(Data extracted from a collection)
____

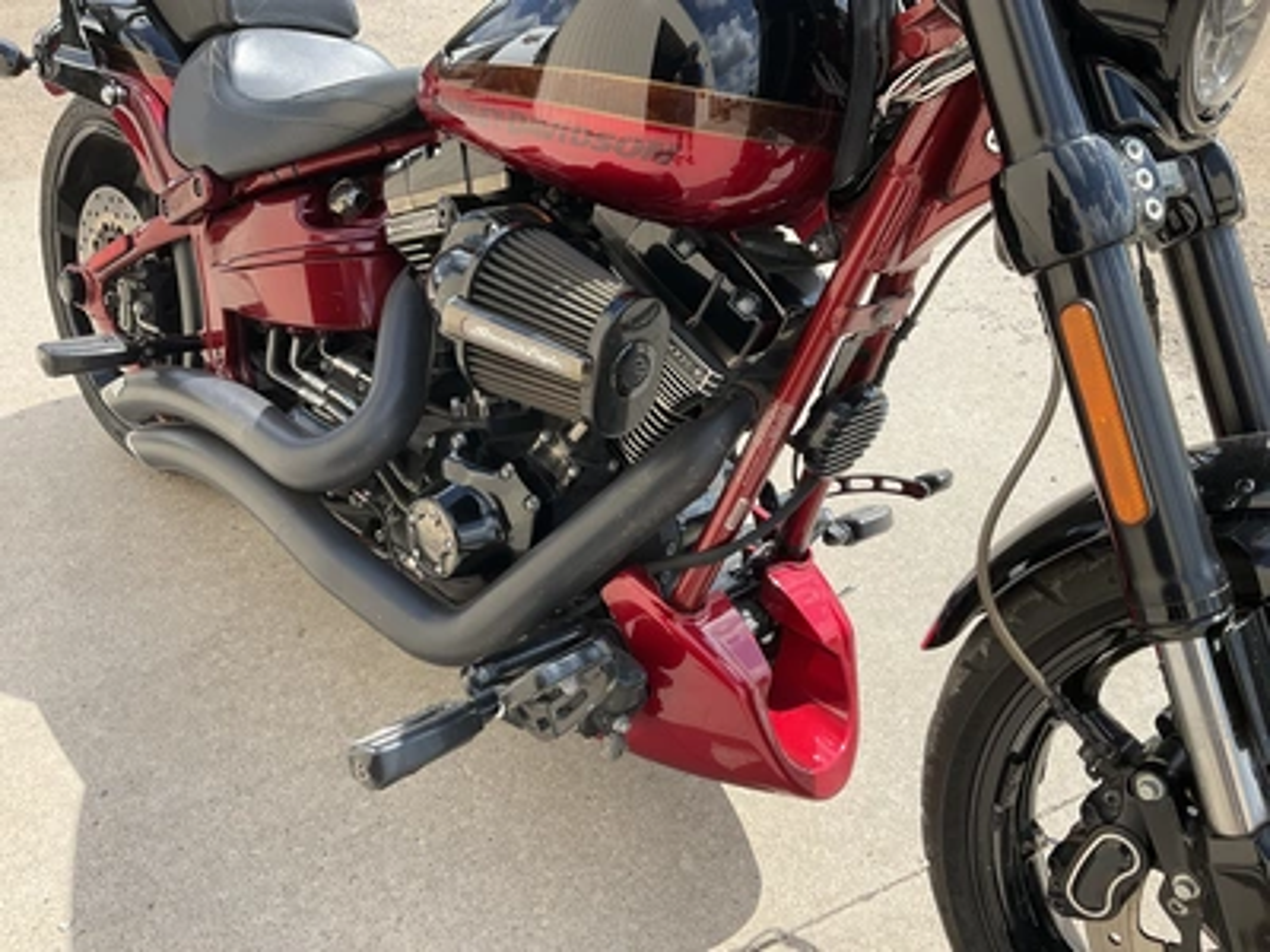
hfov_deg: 61.7
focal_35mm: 29
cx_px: 635
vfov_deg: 48.2
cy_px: 476
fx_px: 1064
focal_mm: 3
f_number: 1.8
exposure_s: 1/842
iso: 25
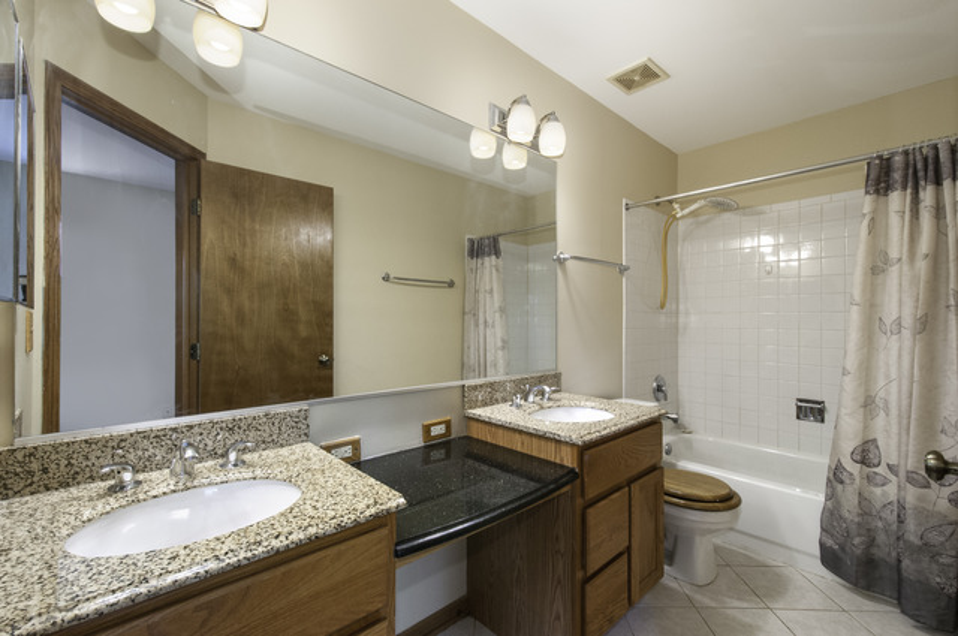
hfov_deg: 100.5
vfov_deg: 77.2
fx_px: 399
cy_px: 318
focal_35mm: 15
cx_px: 479
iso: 640
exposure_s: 1/250
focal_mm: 10
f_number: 9
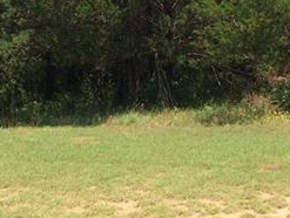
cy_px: -14
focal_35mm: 75
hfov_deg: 25.9
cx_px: 164
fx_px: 629
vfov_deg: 19.0
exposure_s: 1/1208
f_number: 2.2
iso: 32
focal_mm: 4.15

____

• _The problem_: Retype all entries exactly, without the images.

• _Response_:
hfov_deg: 61.7
focal_35mm: 29
cx_px: 635
vfov_deg: 48.2
cy_px: 476
fx_px: 1064
focal_mm: 3
f_number: 1.8
exposure_s: 1/842
iso: 25
hfov_deg: 100.5
vfov_deg: 77.2
fx_px: 399
cy_px: 318
focal_35mm: 15
cx_px: 479
iso: 640
exposure_s: 1/250
focal_mm: 10
f_number: 9
cy_px: -14
focal_35mm: 75
hfov_deg: 25.9
cx_px: 164
fx_px: 629
vfov_deg: 19.0
exposure_s: 1/1208
f_number: 2.2
iso: 32
focal_mm: 4.15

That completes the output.